Is SaaS Becoming “Service as a Software”?
The SaaS landscape is poised to shift from purely product-driven to outcome-focused services.
🌥️ SaaS evolution
Software delivery has evolved through different waves. First, on-premises software was purchased outright, with low alignment between customer and vendor interests. In the early 2000s, a second wave of cloud-native SaaS brought in subscription-based models, shifting maintenance to vendors and easing deployments. Yet, many SaaS contracts still lock customers into paying for unused features.
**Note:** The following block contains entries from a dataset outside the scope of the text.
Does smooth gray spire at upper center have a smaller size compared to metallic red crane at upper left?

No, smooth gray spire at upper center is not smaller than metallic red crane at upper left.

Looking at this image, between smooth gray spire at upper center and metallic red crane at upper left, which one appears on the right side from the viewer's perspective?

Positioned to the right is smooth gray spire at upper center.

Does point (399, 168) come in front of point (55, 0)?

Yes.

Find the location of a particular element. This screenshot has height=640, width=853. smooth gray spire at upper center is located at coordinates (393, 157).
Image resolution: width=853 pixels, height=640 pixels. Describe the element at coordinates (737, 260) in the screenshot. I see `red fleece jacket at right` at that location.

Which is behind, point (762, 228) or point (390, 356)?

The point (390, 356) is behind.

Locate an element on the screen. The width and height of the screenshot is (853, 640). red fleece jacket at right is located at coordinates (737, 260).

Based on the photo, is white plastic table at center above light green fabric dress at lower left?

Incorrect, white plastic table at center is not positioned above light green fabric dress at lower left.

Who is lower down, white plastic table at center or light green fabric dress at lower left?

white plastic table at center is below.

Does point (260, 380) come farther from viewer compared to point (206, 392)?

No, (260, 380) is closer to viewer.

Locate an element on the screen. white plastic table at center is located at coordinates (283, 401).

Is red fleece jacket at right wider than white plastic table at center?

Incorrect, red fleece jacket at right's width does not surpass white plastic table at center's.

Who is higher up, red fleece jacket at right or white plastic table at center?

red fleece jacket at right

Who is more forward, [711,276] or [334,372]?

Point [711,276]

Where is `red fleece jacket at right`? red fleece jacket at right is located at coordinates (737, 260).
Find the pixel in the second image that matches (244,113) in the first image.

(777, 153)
The third wave will see SaaS enhanced by AI agents. As "copilot" and "autopilot" capabilities help complete tasks previously handled by people, SMEs will have more bandwidth to focus on the actual quality of services delivered to their internal users and customers, using SaaS platforms as a vehicle for business outcomes rather than process execution. In parallel, business users may have greater flexibility to switch providers as AI enables lower data migration and integration costs. McKinsey estimates that churn may increase by 1 to 3 percentage points as buyers explore new vendors, or even self-built solutions.
☝🏻 Human edge
AI agents are transforming industries: they accelerate lead validation in sales, or data crunching for risk assessment in finance. Yet, when complex decisions are required, human insight fills the gaps. For instance, fraud detection relies on AI to flag suspicious activities, but human analysts are needed to refine algorithms and adapt to new fraud tactics.
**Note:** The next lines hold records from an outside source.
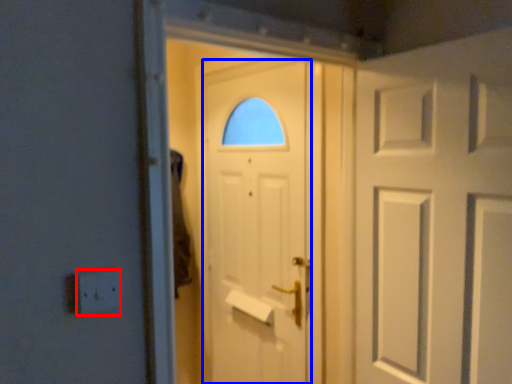
Question: Which object appears closest to the camera in this image, electric outlet (highlighted by a red box) or door (highlighted by a blue box)?

Choices:
 (A) electric outlet
 (B) door

Answer: (A)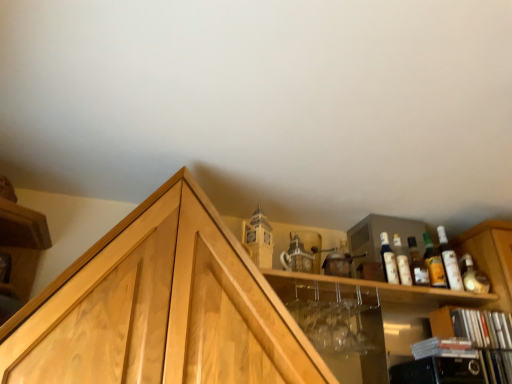
Question: From a real-world perspective, is translucent glass bottle at upper right, positioned as the second bottle in right-to-left order, positioned over matte glass bottle at upper right, which is the fourth bottle from left to right, based on gravity?

Choices:
 (A) no
 (B) yes

Answer: (A)

Question: Considering the relative sizes of translucent glass bottle at upper right, positioned as the second bottle in right-to-left order, and matte glass bottle at upper right, the first bottle viewed from the right, in the image provided, is translucent glass bottle at upper right, positioned as the second bottle in right-to-left order, bigger than matte glass bottle at upper right, the first bottle viewed from the right,?

Choices:
 (A) no
 (B) yes

Answer: (A)

Question: From a real-world perspective, is translucent glass bottle at upper right, positioned as the second bottle in right-to-left order, below matte glass bottle at upper right, which is the fourth bottle from left to right?

Choices:
 (A) yes
 (B) no

Answer: (A)

Question: Is translucent glass bottle at upper right, positioned as the second bottle in right-to-left order, directly adjacent to matte glass bottle at upper right, the first bottle viewed from the right?

Choices:
 (A) yes
 (B) no

Answer: (B)

Question: Is translucent glass bottle at upper right, positioned as the second bottle in right-to-left order, smaller than matte glass bottle at upper right, which is the fourth bottle from left to right?

Choices:
 (A) yes
 (B) no

Answer: (A)

Question: Would you say wooden cabinet at upper center, the 1th cabinetry in the left-to-right sequence, is inside or outside black plastic cds at lower right, which ranks as the 1th cabinetry in right-to-left order?

Choices:
 (A) inside
 (B) outside

Answer: (B)

Question: Looking at their shapes, would you say wooden cabinet at upper center, placed as the 2th cabinetry when sorted from right to left, is wider or thinner than black plastic cds at lower right, which ranks as the 1th cabinetry in right-to-left order?

Choices:
 (A) thin
 (B) wide

Answer: (B)

Question: Visually, is wooden cabinet at upper center, the 1th cabinetry in the left-to-right sequence, positioned to the left or to the right of black plastic cds at lower right, which ranks as the 1th cabinetry in right-to-left order?

Choices:
 (A) left
 (B) right

Answer: (A)

Question: Is wooden cabinet at upper center, the 1th cabinetry in the left-to-right sequence, in front of or behind black plastic cds at lower right, which ranks as the 1th cabinetry in right-to-left order, in the image?

Choices:
 (A) front
 (B) behind

Answer: (A)

Question: Is translucent glass bottle at upper right, positioned as the third bottle in left-to-right order, situated inside black plastic cds at lower right, which ranks as the 1th cabinetry in right-to-left order, or outside?

Choices:
 (A) inside
 (B) outside

Answer: (B)

Question: Is translucent glass bottle at upper right, positioned as the third bottle in left-to-right order, bigger or smaller than black plastic cds at lower right, placed as the second cabinetry when sorted from left to right?

Choices:
 (A) big
 (B) small

Answer: (B)

Question: In terms of width, does translucent glass bottle at upper right, positioned as the second bottle in right-to-left order, look wider or thinner when compared to black plastic cds at lower right, which ranks as the 1th cabinetry in right-to-left order?

Choices:
 (A) thin
 (B) wide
This human-machine synergy enhances outcomes. As AI tools take on repetitive tasks, human intelligence adds strategic value, helping companies move beyond “getting it done” to excelling at each step of service delivery. A 2020 survey from Deloitte showed that 60% of companies planned to use AI to assist workers, rather than to replace them (12%).
💰 New monetization
With AI adoption, outcome-based pricing models will become more prevalent, focusing on measurable results that align with customer goals. Salesforce's decision to charge $2 per conversation, instead of by user or seat, for Agentforce signals an interesting pivot (despite being more usage- than outcome-based).
This will require changes in delivery and billing models. Metrics will be needed to transparently link outcomes to specific SaaS functionalities, a challenge when external factors contribute to results. Vendors may also need to absorb financial risks if outcomes aren’t achieved.
In short: this evolution will impact how early- and mid-stage companies approach building their solutions. While it may push back their break-even points, it positions them for long-term growth by delivering value-as-a-service at the right margins and scale. They will need the backing of growth-focused investors who bring an operator mindset and understand that the path to success will be less linear and require profitable scaling with a high level of adaptability.